Il est bien singulier que l’on se soit fondé sur les lois de l’Église pour annuler des mariages que l’Église n’annula jamais. Vous voyez dans cet édit le sacrement confondu avec le contrat civil : c’est cette confusion qui a été la source des étranges lois de France sur le mariage.

Saint Augustin approuvait les mariages des orthodoxes avec les hérétiques, parce qu’il espérait que l’époux fidèle convertirait l’autre ; et Louis XIV les condamne dans la crainte que l’hétérodoxe ne pervertisse le fidèle !

Il existe en Franche-Comté une loi plus cruelle : c’est un édit de l’archiduc Albert et de son épouse Isabelle, du 20 décembre 1599, qui fait défense aux catholiques de se mariera des hérétiques, à peine de confiscation de corps et de biens[1].

Le même édit prononce la même peine contre ceux qui seront convaincus d’avoir mangé du mouton le vendredi ou le samedi.
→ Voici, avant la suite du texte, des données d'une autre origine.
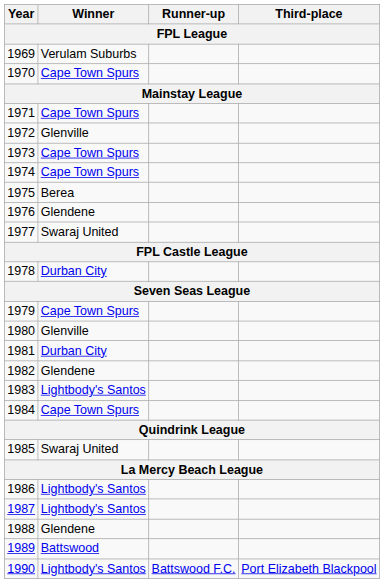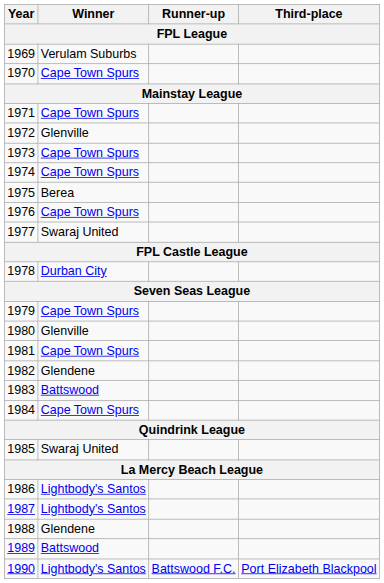1976 | Winner: Glendene -> Cape Town Spurs
1981 | Winner: Durban City -> Cape Town Spurs
1983 | Winner: Lightbody's Santos -> Battswood
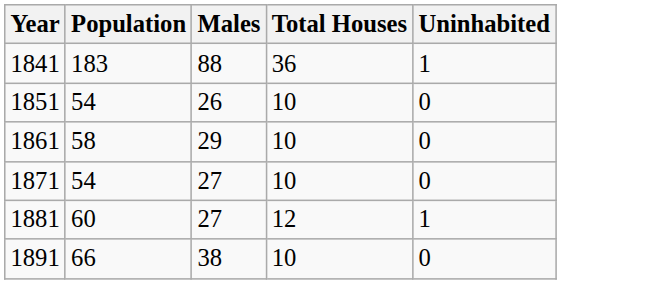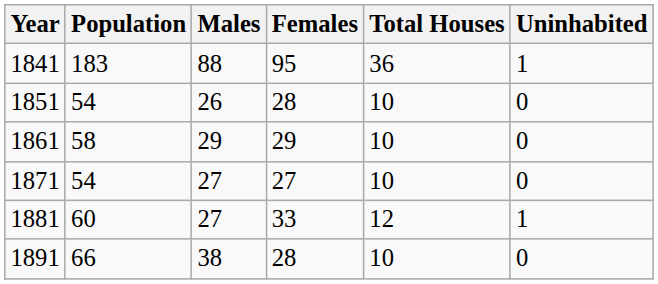+ column: Females | 95 | 28 | 29 | 27 | 33 | 28
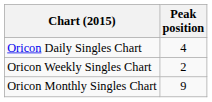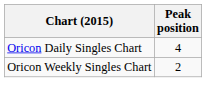- row: Oricon Monthly Singles Chart | 9
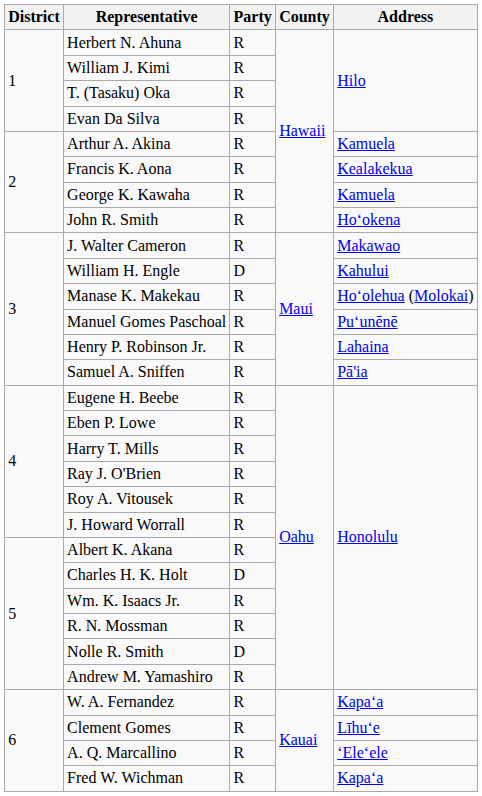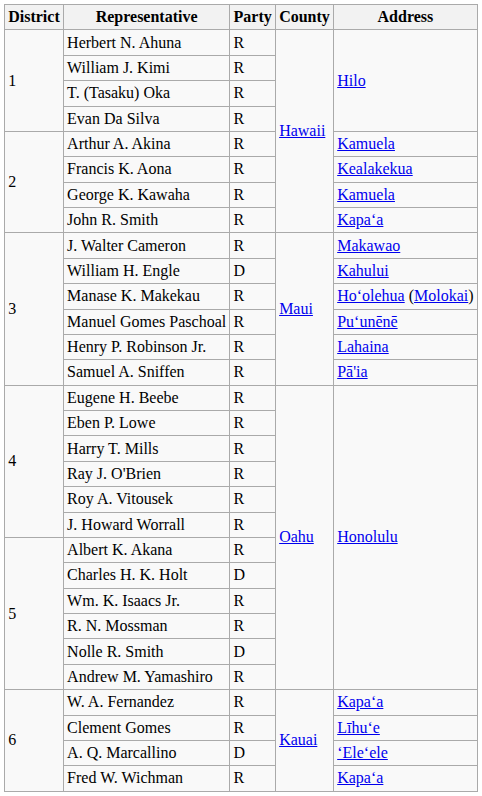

Quelles lois et quels législateurs !

À quels maîtres, grand Dieu, livrez-vous l’univers !

SECTION III[2].

Si nos lois réprouvent les mariages des catholiques avec les personnes d’une religion différente, accordent-elles au moins les effets civils aux mariages des Français protestants avec des Français de la même secte ?

On compte aujourd’hui dans le royaume un million de protestants[3], et cependant la validité de leur mariage est encore un problème dans les tribunaux.

C’est encore ici un des cas où notre jurisprudence se trouve en contradiction avec les décisions de l’Église, et avec elle-même.

Dans la déclaration papale citée dans la précédente section, Benoît XIV décide que les mariages des protestants, contractés suivant leurs rites, ne sont pas moins valables que s’ils avaient été faits suivant les formes établies par le concile de Trente, et

  1. Anciennes ordonnances de la Franche-Comté, livre V, titre xviii. (Note de Voltaire.)
  2. Voyez la note 3, pape 26.
  3. Cela est exagéré. (Note de Voltaire.)